- _Problem_
Please convert the data, starting at the beginning and ending at the line containing "text_box Deljenje perspektive", into a two-column CSV with the headers instruction and output. Give one row for each instruction with its output, put each value in a single quoted field, and replace any line breaks inside a value with spaces.

┌──

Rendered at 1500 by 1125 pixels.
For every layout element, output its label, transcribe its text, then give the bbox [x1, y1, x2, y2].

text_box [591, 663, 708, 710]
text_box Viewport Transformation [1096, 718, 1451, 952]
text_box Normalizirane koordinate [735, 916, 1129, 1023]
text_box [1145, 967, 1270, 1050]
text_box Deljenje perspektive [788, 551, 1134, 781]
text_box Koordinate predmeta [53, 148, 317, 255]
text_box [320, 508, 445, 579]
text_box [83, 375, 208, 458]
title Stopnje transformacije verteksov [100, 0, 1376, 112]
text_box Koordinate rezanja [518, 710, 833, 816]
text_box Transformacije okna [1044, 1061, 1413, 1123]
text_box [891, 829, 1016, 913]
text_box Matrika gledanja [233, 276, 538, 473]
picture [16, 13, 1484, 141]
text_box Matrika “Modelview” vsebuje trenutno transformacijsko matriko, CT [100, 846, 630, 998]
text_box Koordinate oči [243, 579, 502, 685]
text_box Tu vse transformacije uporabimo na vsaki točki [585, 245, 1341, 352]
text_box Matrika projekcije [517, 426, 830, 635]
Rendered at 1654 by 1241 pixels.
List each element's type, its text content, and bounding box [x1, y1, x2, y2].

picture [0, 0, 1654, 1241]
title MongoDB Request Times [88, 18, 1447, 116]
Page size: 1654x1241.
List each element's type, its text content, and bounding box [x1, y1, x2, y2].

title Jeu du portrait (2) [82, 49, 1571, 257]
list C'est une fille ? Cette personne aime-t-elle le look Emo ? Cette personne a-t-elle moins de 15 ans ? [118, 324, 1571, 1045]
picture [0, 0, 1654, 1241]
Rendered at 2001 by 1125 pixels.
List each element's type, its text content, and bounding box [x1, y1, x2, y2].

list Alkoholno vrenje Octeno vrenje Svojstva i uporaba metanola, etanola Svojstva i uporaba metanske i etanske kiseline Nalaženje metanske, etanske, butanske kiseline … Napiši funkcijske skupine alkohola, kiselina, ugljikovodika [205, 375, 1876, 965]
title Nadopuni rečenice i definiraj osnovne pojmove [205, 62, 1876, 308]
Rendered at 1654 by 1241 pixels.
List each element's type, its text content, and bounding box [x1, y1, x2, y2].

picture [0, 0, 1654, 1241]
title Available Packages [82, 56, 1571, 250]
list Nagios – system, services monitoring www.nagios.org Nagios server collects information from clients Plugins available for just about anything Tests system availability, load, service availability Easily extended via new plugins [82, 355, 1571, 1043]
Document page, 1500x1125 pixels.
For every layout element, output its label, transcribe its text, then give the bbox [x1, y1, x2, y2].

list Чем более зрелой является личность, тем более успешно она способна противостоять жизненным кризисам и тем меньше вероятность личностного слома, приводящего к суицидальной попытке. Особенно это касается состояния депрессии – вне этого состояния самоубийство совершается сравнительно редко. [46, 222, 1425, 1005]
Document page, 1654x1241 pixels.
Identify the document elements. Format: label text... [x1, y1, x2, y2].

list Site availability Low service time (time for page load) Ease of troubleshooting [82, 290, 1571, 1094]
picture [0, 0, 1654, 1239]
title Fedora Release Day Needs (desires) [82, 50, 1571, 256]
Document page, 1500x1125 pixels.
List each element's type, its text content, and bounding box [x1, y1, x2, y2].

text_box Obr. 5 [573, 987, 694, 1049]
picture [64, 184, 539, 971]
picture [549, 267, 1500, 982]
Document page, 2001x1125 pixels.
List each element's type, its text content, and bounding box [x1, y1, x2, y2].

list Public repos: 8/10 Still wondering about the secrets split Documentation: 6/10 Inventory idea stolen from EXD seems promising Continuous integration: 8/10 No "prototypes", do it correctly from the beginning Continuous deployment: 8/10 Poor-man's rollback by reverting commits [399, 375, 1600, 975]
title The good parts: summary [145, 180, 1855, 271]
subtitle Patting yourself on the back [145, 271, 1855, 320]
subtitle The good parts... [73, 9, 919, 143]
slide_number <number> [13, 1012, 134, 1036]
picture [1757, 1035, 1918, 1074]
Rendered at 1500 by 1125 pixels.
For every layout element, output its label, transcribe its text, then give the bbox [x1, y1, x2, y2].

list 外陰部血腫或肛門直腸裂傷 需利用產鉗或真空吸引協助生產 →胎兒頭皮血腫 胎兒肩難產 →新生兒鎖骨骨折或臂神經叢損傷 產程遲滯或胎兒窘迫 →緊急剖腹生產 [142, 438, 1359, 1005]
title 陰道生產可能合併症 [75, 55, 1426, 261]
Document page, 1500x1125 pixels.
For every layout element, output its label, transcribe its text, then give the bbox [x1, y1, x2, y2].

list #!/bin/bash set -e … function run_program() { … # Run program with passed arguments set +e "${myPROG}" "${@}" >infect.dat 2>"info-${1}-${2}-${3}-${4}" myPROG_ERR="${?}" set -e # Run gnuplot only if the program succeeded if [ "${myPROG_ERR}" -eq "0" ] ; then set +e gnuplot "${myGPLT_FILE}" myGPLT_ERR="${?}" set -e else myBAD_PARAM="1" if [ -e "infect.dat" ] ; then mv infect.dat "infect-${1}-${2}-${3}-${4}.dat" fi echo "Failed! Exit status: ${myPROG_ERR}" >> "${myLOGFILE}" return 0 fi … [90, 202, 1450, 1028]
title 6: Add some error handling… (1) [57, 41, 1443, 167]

└──

- _Finished answer_
instruction,output
"Rendered at 1500 by 1125 pixels. For every layout element, output its label, transcribe its text, then give the bbox [x1, y1, x2, y2].","text_box [591, 663, 708, 710] text_box Viewport Transformation [1096, 718, 1451, 952] text_box Normalizirane koordinate [735, 916, 1129, 1023] text_box [1145, 967, 1270, 1050] text_box Deljenje perspektive [788, 551, 1134, 781]"